One more rate cut might be on the horizon before the year ends
Last week, inflation in the U.K. rose at the stable pace of 0.6 percent per year to August versus an expected 0.7 percent. Core inflation also remained unchanged at 1.3 percent year-on-year, compared to the expected 1.4 percent. Although the latest figures did not meet market expectations, the rising import price pressure due to a weaker pound, should gradually feed into the domestic price dynamics.
In the long term, the Bank of England is aiming to achieve inflation growth of 2 percent while trying to assure markets that the bank is ready to take the necessary action despite the U.K.’s decision to leave the EU back in June.
The Bank of England Monetary Policy Committee (MPC) last week preferred to sit and watch the implication of its package brought out in August. The bank rate is already at the bottom of the range, 0.25 percent, and the Bank of England is already targeting to buy a massive £435 billion worth of sovereign bonds.

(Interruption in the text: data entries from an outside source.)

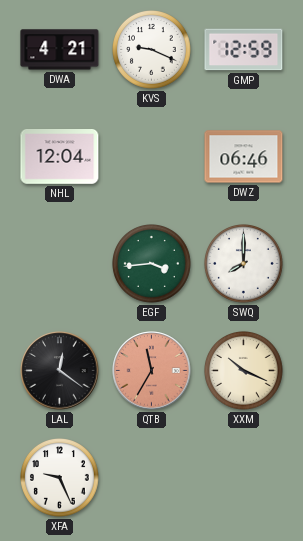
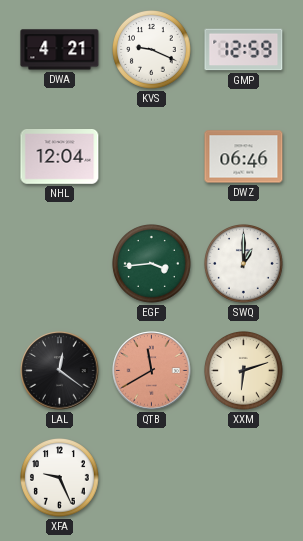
SWQ: 8:00 -> 1:00
QTB: 11:35 -> 11:40
XXM: 10:19 -> 6:12
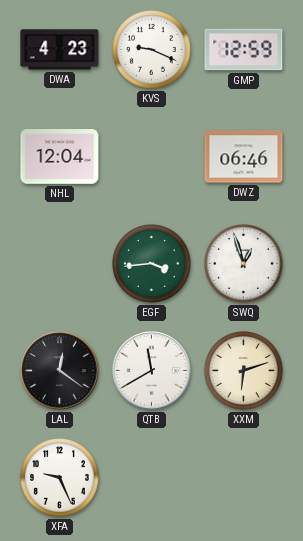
DWA: 4:21 -> 4:23
SWQ: 1:00 -> 12:57
QTB dial: salmon -> white
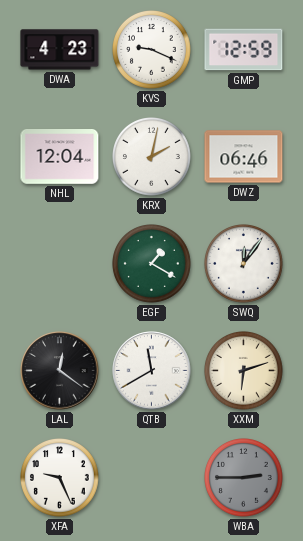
KRX: none -> 2:02
EGF: 3:44 -> 1:20
SWQ: 12:57 -> 12:06
WBA: none -> 2:45
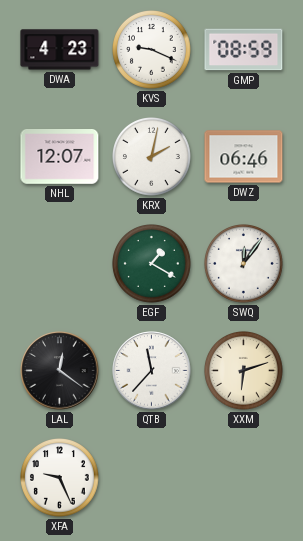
GMP: 12:59 -> 08:59
NHL: 12:04 -> 12:07
QTB: 11:40 -> 11:37
WBA: 2:45 -> none
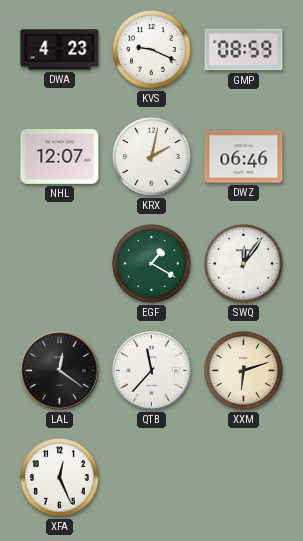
XFA: 9:26 -> 12:26
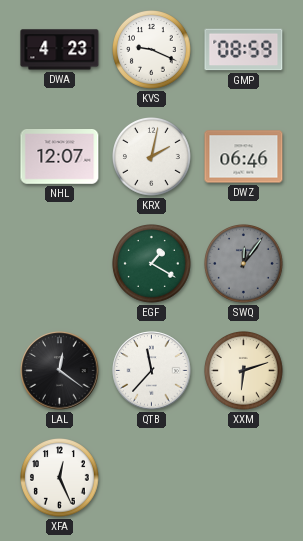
SWQ dial: white -> grey
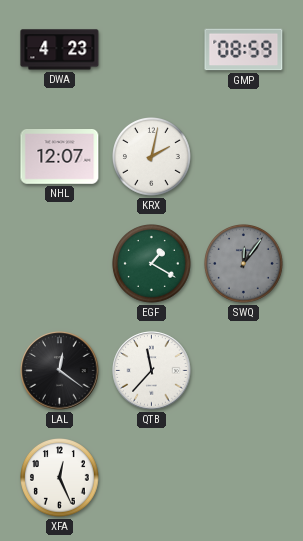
KVS: 9:19 -> none
DWZ: 06:46 -> none
XXM: 6:12 -> none
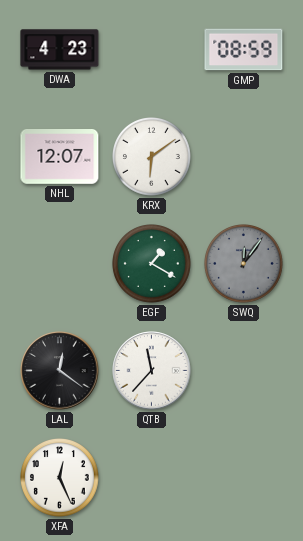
KRX: 2:02 -> 6:09
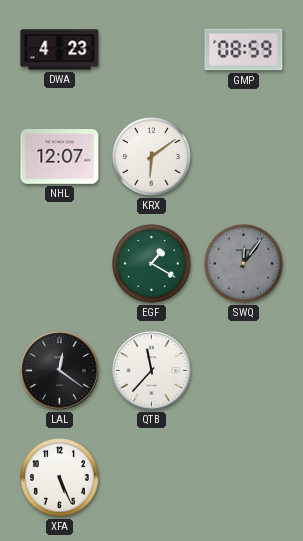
XFA: 12:26 -> 5:26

In addition, it will start purchasing corporate bonds on Sept. 27 with the aim of buying up to £10 billion worth of bonds over the next 18 months.
However, the Bank of England hinted that there could be another rate cut before the year ends. The bank said in the monetary policy summary, “If, in light of that fully updated assessment, the outlook at that time is judged to be broadly consistent with the August Inflation Report projections, a majority of members expect to support a further cut in the bank rate to its effective lower bound at one of the MPC’s forthcoming meetings during the course of this year. The MPC currently judges that this is bound to be close to, but a little above zero.”
On the other hand, the ammunition from the Bank of England seems rather limited, as the interest rate is already at a record low at 0.25 percent. The Governor of Bank of England, Mark Carney, is known not to be fond of taking the interest rate down to negative territory from his statements in August.
“I’m not a fan of a negative interest rate. We see the negative consequences of them through the financial system; we’ve seen that in other jurisdictions; we see the issues with savers,” Carney said.
Undoubtedly, the bank will be following the steps of the Japan’s Central Bank (BoJ) and the U.S. Fed as well. The market assesses a 20 percent probability for the Fed to raise interest rates this week. This means that a clear majority is still not ready to absorb higher U.S. rates, yet the accompanying statement will be important as it is expected to hint at the Fed’s intentions on the future of its monetary policy.
Last week, according to a Bloomberg report, U.K. Chancellor of the Exchequer Philip Hammond said he is ready to accept that Britain may have to give up membership of the European Union’s single market — and U.K. banks’ crucial access to clients on the continent — to achieve the immigration restrictions that voters have demanded, according to two officials familiar with his thinking.
The impact of losing ‘passporting’ rights under EU law would be manageable for rated banks” which might bring relief to the banks.
“The impact of a formal withdrawal of the U.K. from the European Economic Area (EEA) -- and the subsequent loss of passporting rights granted under European Union (EU) law would likely be manageable for most U.K.-based financial firms (including branches and subsidiaries of non-EU firms), as well as for EU firms with a presence in London,” according to Moody’s report.